Deploying schema changes without automated validation in CI. A dry-run catches syntax errors and basic constraint violations, but dependency issues and ordering problems only surface in a real deployment. Running CI against an actual QA database catches these issues early, before the change reaches staging or production.

How SchemaSmith Handles This

SchemaTongs extracts your existing database into JSON metadata files, giving you a starting point for version control. Rather than manually authoring schema definitions from scratch, you capture what already exists and iterate from there.

The JSON files become your source of truth, stored in Git alongside your application code. Each file describes tables, columns, indexes, constraints, and other schema objects in a structured, human-readable format that produces clean diffs in pull requests.

SchemaQuench deploys from metadata to any target database, comparing the definition against the live schema and generating only the ALTER, CREATE, and DROP statements needed to bring the database in line. This makes deployments idempotent: running the same deployment twice produces the same result.

The entire workflow fits naturally into Git-based development. Branch, edit metadata files, open a pull request, get it reviewed, merge, and deploy. Database changes travel with application changes, reviewed by the same team, through the same pipeline.

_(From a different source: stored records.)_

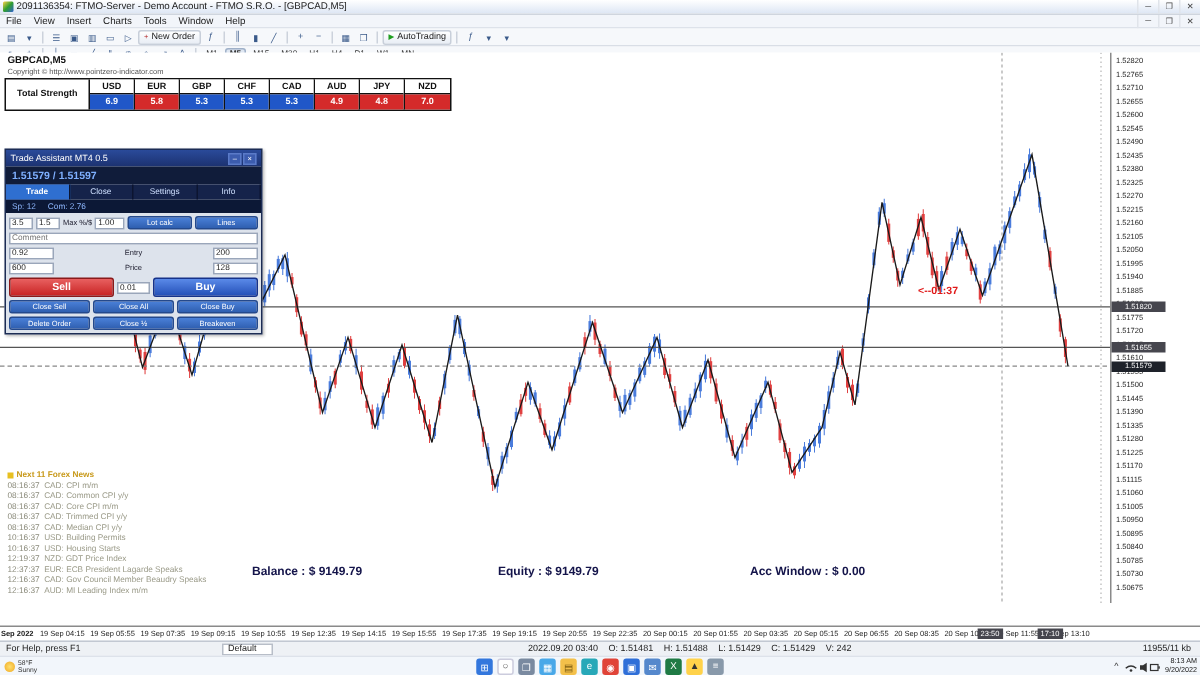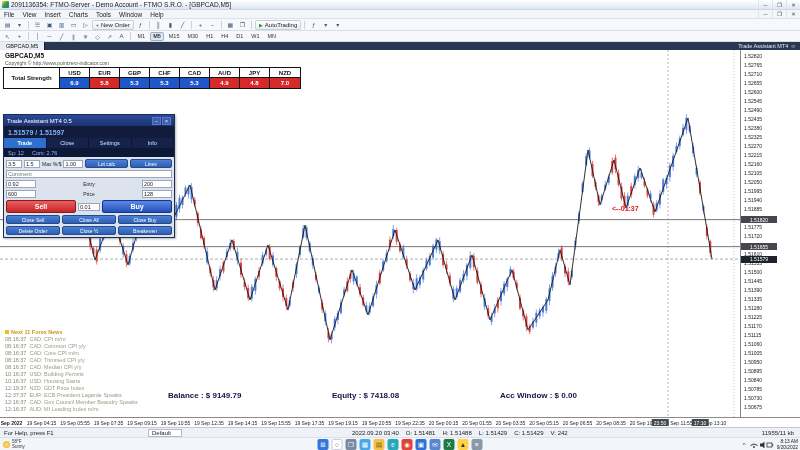"Balance : $ 9149.79" .chart-region { top: 50px -> 35px }
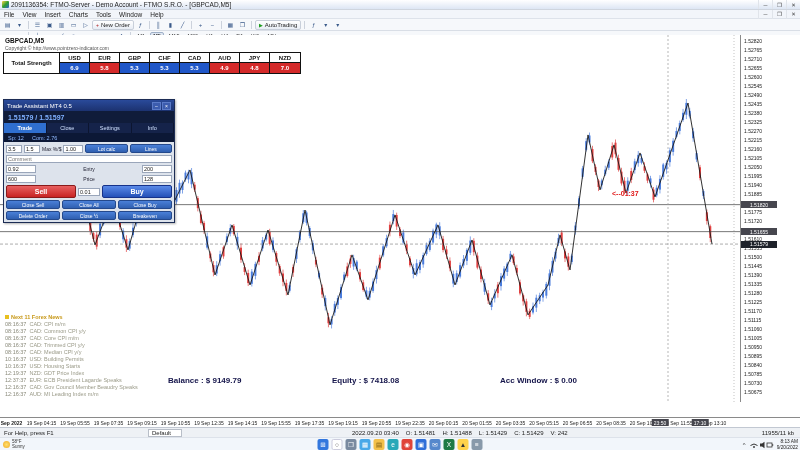"Equity : $ 7418.08" span.equity { text: 7418.08 -> 9149.79 }
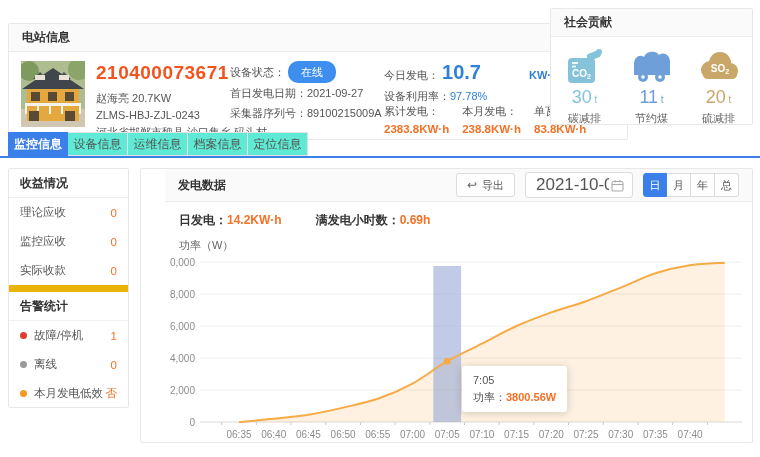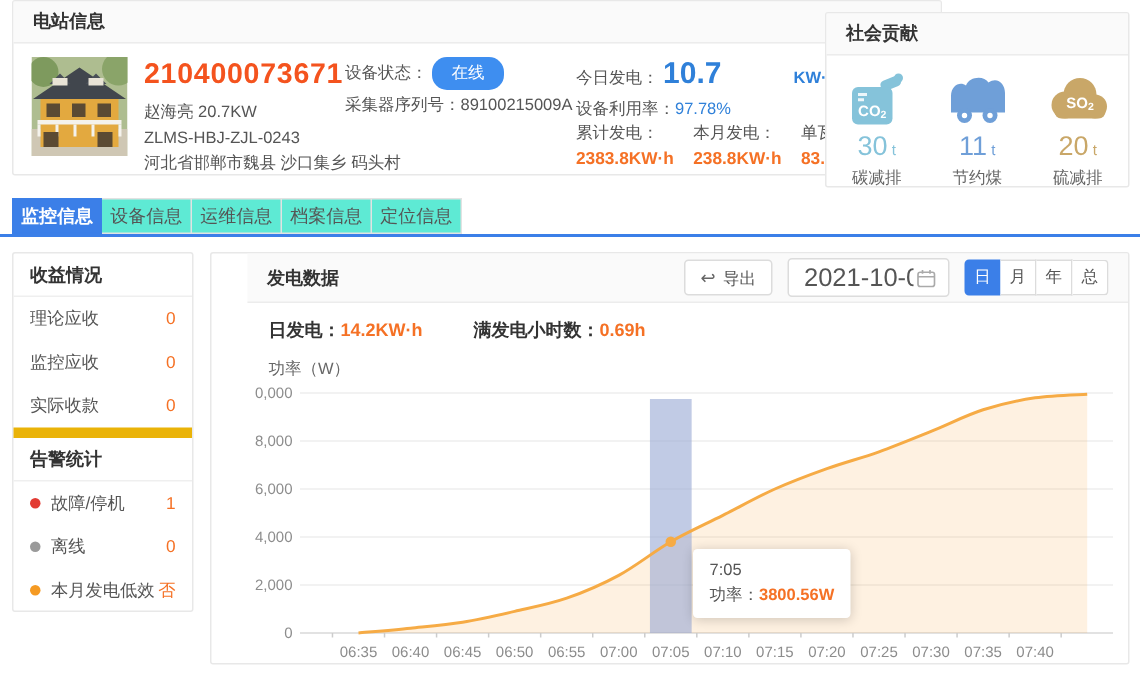"电站信息" #station { top: 0 -> 23px }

For the routine structural changes that make up most of a schema's life — adding columns, changing types, creating indexes, renaming constraints — the declarative model removes ordered migration history and the risk of scripts running out of order. Genuinely imperative work (data backfills, table splits, one-off cleanups) still has a home: migration scripts live in dedicated slots inside the schema package, run in a defined order, and travel through the same review pipeline as the rest of the definition.